Lenore reaches over and grabs the other bottle. Harry cops another peek, a man with a death wish. He must like what he sees. He makes the note and goes to the next item.
“They also found a broken pair of reading glasses, bent frames. At the girl’s apartment,” he says. “Wire rims. Half frames. One lens was cracked, like maybe somebody stepped on it.”
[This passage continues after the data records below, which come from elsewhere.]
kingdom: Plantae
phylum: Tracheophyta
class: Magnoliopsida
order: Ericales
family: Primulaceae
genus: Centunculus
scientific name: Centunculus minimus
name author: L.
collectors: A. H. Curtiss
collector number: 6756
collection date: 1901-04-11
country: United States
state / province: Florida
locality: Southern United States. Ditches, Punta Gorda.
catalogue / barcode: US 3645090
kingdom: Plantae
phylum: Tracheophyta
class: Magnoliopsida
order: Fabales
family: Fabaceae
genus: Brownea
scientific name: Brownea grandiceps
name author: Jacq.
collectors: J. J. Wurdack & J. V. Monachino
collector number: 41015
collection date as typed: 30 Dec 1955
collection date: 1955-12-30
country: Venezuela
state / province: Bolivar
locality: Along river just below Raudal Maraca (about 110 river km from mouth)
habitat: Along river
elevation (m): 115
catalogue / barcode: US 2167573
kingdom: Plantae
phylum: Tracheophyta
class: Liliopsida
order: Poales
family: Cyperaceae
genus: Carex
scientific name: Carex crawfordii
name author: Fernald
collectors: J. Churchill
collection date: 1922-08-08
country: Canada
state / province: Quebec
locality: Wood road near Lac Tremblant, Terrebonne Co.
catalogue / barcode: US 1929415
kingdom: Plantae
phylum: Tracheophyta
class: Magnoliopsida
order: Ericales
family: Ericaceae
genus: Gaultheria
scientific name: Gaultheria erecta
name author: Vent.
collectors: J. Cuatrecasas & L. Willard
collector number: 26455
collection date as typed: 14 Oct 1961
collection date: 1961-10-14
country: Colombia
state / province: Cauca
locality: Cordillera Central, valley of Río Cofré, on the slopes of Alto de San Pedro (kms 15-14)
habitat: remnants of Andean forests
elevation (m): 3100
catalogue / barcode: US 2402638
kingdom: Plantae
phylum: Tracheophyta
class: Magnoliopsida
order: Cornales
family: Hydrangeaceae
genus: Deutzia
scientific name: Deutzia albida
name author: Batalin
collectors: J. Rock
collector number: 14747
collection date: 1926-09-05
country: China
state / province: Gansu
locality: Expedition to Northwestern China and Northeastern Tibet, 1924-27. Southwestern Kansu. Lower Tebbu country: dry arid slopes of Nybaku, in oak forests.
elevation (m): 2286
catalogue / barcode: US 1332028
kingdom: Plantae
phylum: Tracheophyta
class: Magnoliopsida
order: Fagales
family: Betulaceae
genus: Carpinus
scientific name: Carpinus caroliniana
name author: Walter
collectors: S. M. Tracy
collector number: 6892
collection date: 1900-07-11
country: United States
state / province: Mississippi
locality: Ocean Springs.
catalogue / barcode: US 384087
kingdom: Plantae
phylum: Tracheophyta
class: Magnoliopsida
“Did Hall wear glasses?” I ask.
The thought is piercing, that the killer dropped a pair of glasses.
“Not when she read her statement in my office that afternoon,” says Lenore. “I suppose she could have been wearing contacts. Kept the glasses in her purse.”
“Does the police report say whether they were men’s or women’s?” I ask.
“Lemme see.” Harry roots through one of the piles of paper, like a guinea pig eating yesterday’s Tribune on the bottom of his cage.
“Not it. No.” Another page goes flying. “Here it is.”
He reads silently for a moment.
“No. Just says, ‘Identified for photographs and directed Forensics to gather one pair of broken spectacles found on the living room floor of the victim’s apartment. Appear to be reading glasses. Spectacles evidenced bent metal frame and one broken lens. Possibly damaged during struggle with assailant.’” Harry shrugs. “That’s it.”
This becomes a showstopper as we consider the possibilities, and avoid conjecture on the one that could be most damaging.
“Could be nothing,” says Lenore.
Harry and I are both looking at her, but it is Harry who says it.
“Acosta wears cheaters.”
There is a moment of sober silence as we consider the ramifications.
“We can’t assume that our client is telling us the truth,” he says. “One thing is certain. The cops will be checking Acosta’s prescription to see if it’s a match.”
The glasses are one of those pieces of evidence that as a prosecutor you love. If they’re a match to Acosta the cops will play it to the hilt. If they are not they will try to bury them, some incidental left in her apartment by anyone, swept onto the floor in the melee with the killer, while we argue to a deaf jury that they are exculpatory evidence, left there by the real killer.